Debris Falling onto the Kármán Line? Green’s article concerns LEO, Low Earth Orbit, which stretches into space up to about 1200 miles above the Earth’s surface. This is well beyond our 60-mile jaunt, but orbits of debris from colliding satellites could decay onto the Kármán Line. At 100 km/54 nautical miles/62 miles/330,00 ft, it’s the generally accepted boundary between our atmosphere and outer space.
What’s to See for the Last 52 Miles? One hopes not much. Deyana Goh recounts “Japan’s Tsubame Records Lowest Ever Satellite Altitude,” at spacetechasia.com, January 6, 2020.

Earth Observation Satellite Tsubame. Image from JAXA.
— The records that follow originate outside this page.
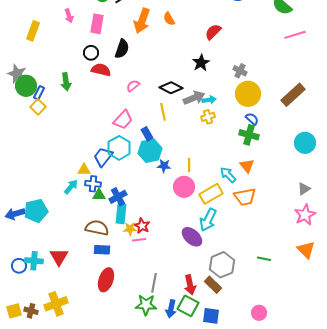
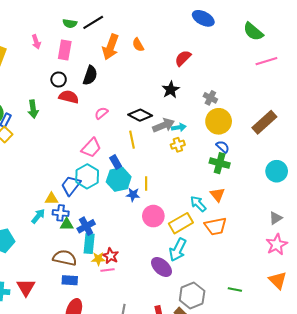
yellow line: (189, 165) -> (146, 183), moved

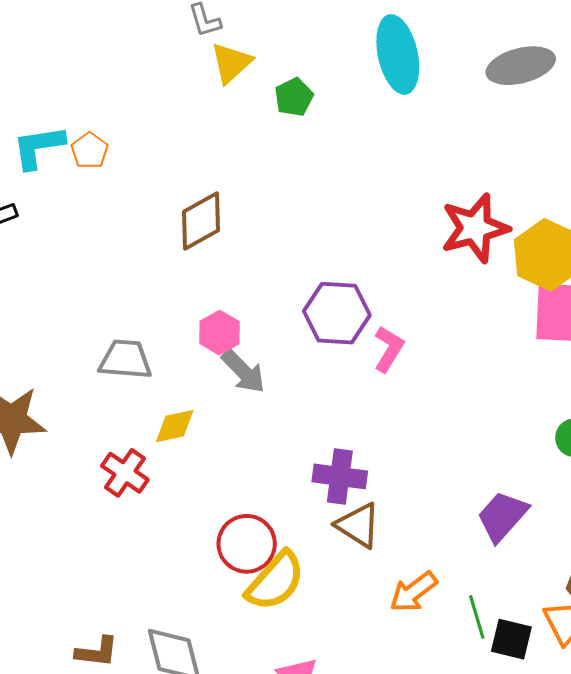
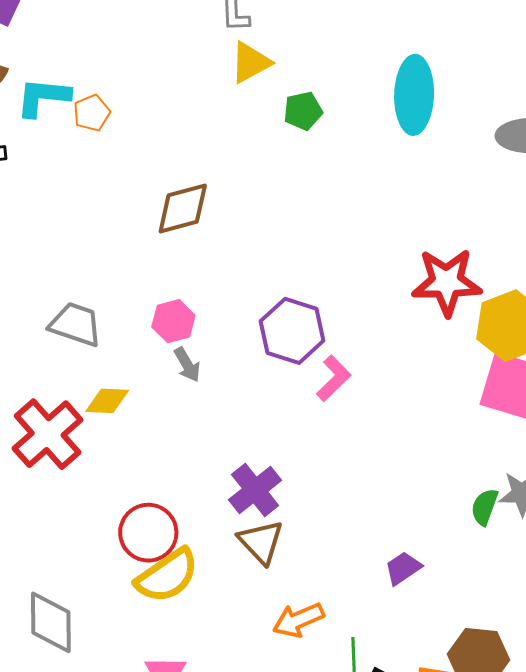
gray arrow: (243, 371) -> (187, 365), size x0.7
red cross: (125, 473) -> (48, 434), size x1.5
purple cross: (340, 476) -> (255, 490), turned 30
purple trapezoid: (502, 516) -> (403, 568), size x0.7

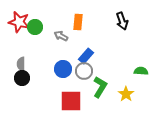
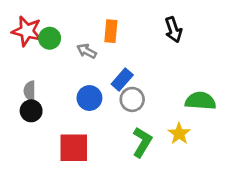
gray circle: (84, 71) -> (132, 99), moved
green semicircle: (141, 71) -> (200, 101), size x1.5
green L-shape: (100, 87) -> (142, 142), moved
red square: (71, 101) -> (74, 148), moved

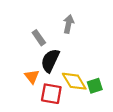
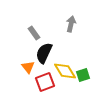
gray arrow: (69, 24) -> (71, 24), moved
red square: (51, 94) -> (45, 82), turned -30

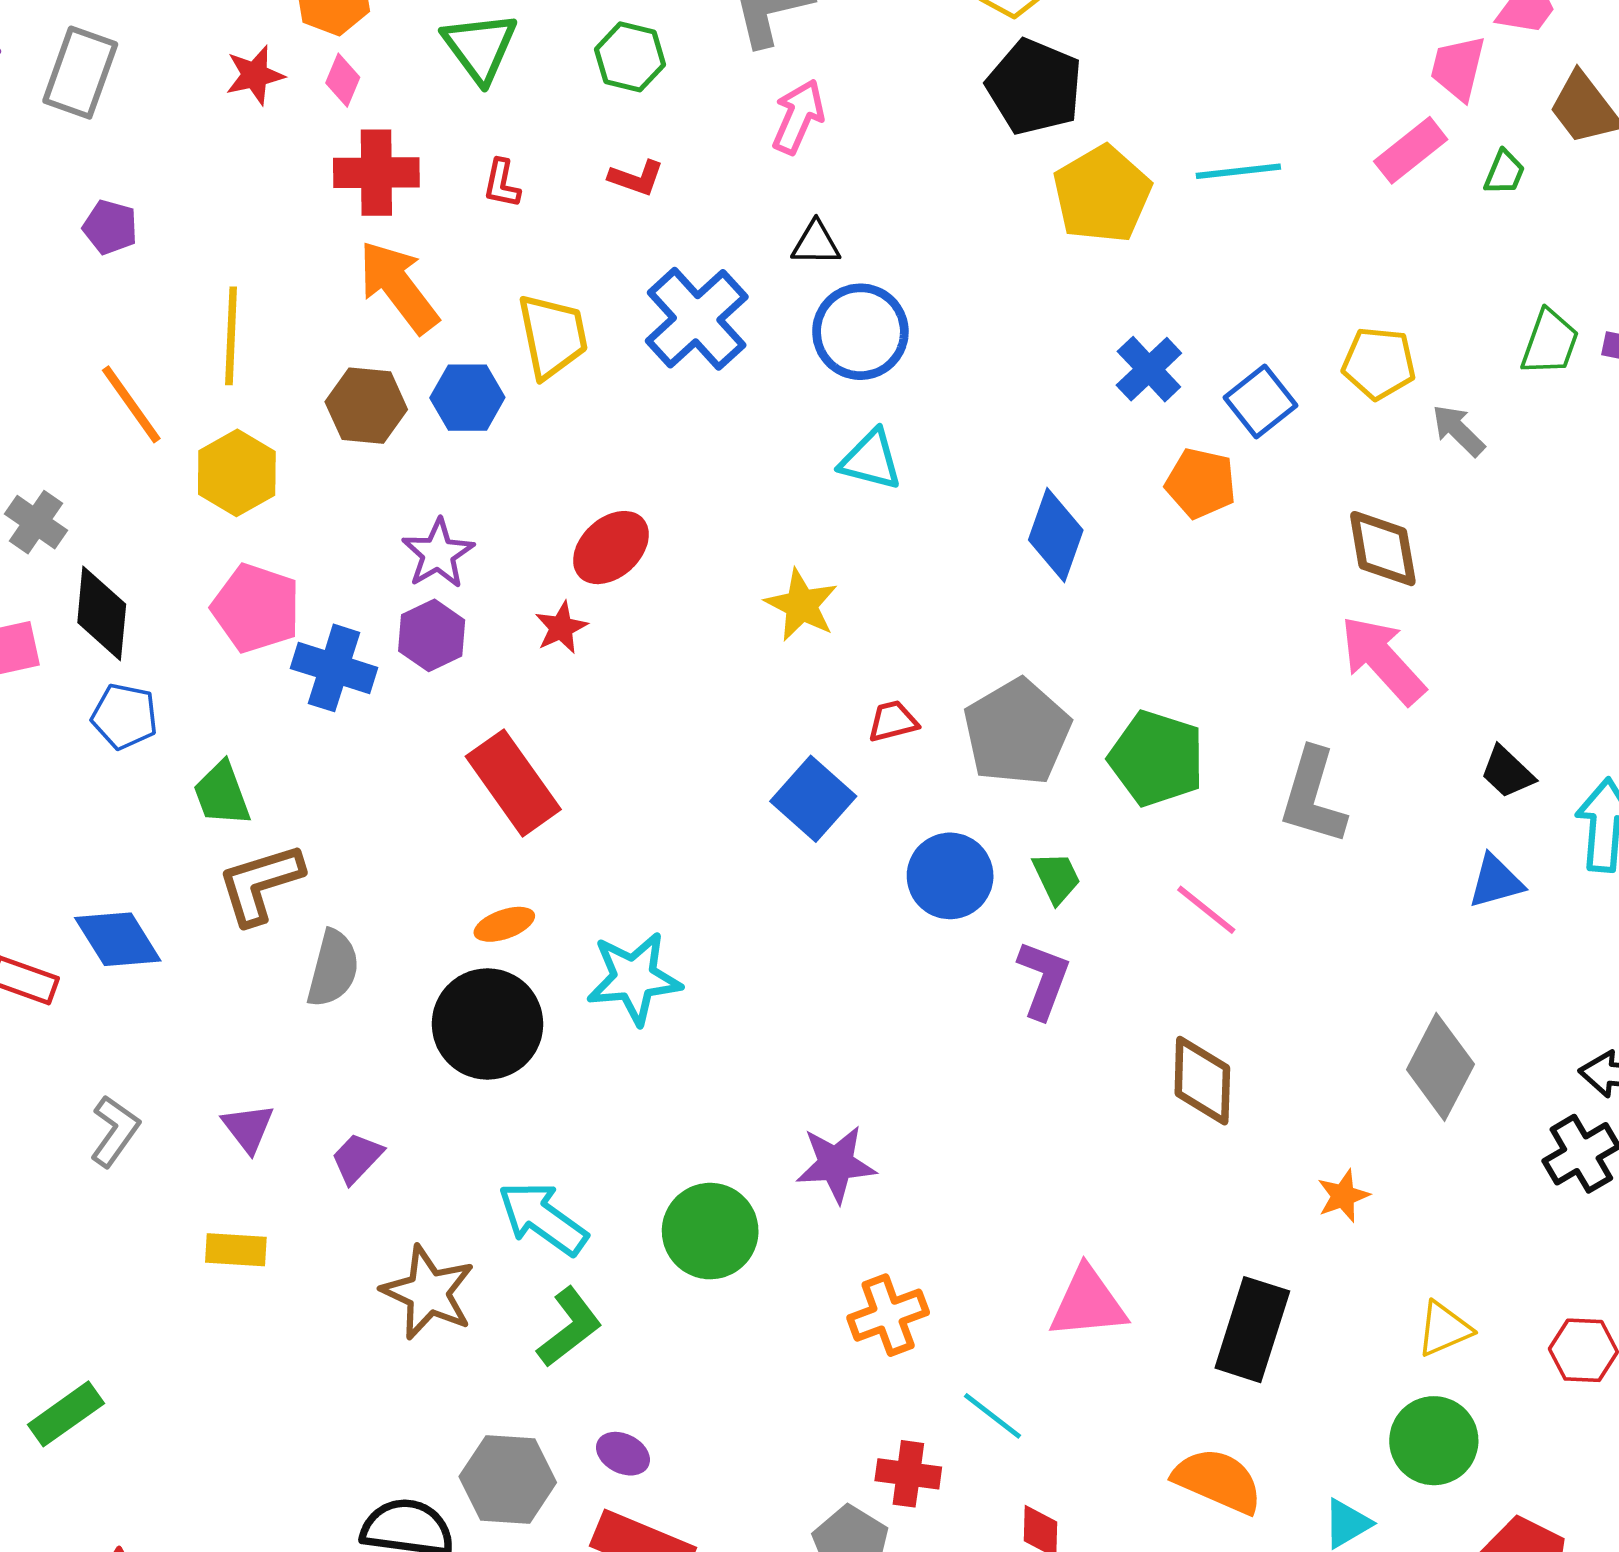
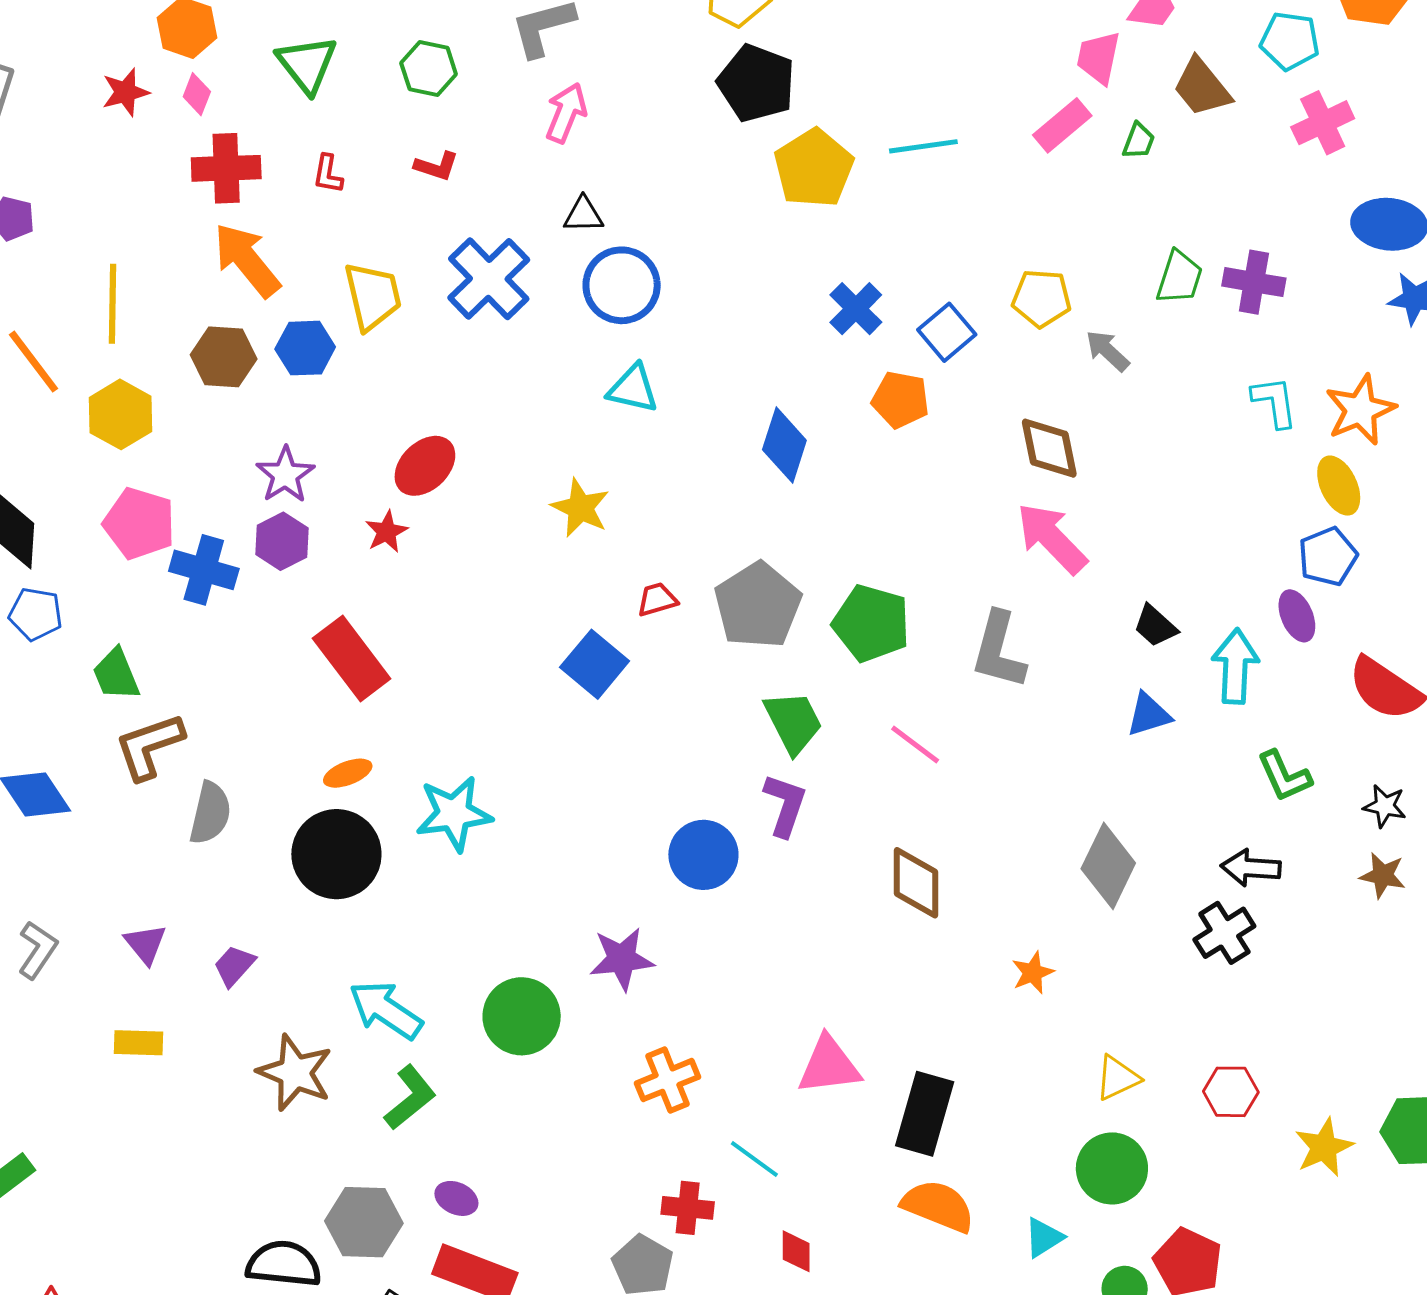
blue circle: (950, 876) -> (703, 855), moved
green trapezoid: (1056, 878) -> (793, 722), size x1.5
black rectangle: (1252, 1330) -> (925, 1114), moved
Goh describes, “Tsubame maintained seven different orbital altitudes, and operated at an all-time low of 167.4 km [104.0 miles]. From this altitude, it managed to capture high-resolution satellite images despite the atmospheric drag and oxygen density, and propelled itself using an ion engine system and gas-jet thrusters.…. The 383-kg satellite was decommissioned on Oct. 1, 2019.”
“For satellites,” Goh writes, “an altitude of between 200 km and 300 km [124–186 miles] is characterized as ‘super low,’ which means the satellite will be exposed to 1000 times more atmospheric resistance and concentrated atomic oxygen that can cause it to deteriorate.”
Sounds to me like I’d rather drive an hour across Nevada. ds
© Dennis Simanaitis, SimanaitisSays.com, 2023
“Not that the weather is affecting this equilateral bulge.”
I’d bet against that statement. I understand that centrifugal force caused by rotation would create an equatorial bulge in both the planet and its atmosphere. But I would contend that temperature also affects the thickness of the troposphere at the equator compared to the poles, where colder, denser air gets by with less displacement to achieve an equivalent mass. Or as Wikipedia says about the tropopause (the boundary between the troposphere and stratosphere):
“Since the tropopause responds to the average temperature of the entire layer that lies underneath it, it is at its maximum levels over the Equator, and reaches minimum heights over the poles.”
(https://en.wikipedia.org/wiki/Tropopause)
Still, you’ve given me food for thought, Dennis: if the Earth is 7,926 miles in diameter, but the thickness of the atmosphere is only 60 miles and half of its mass lies below 3.5 miles, then your vertical tour shows that it wouldn’t take much bad behavior from us to muck it all up.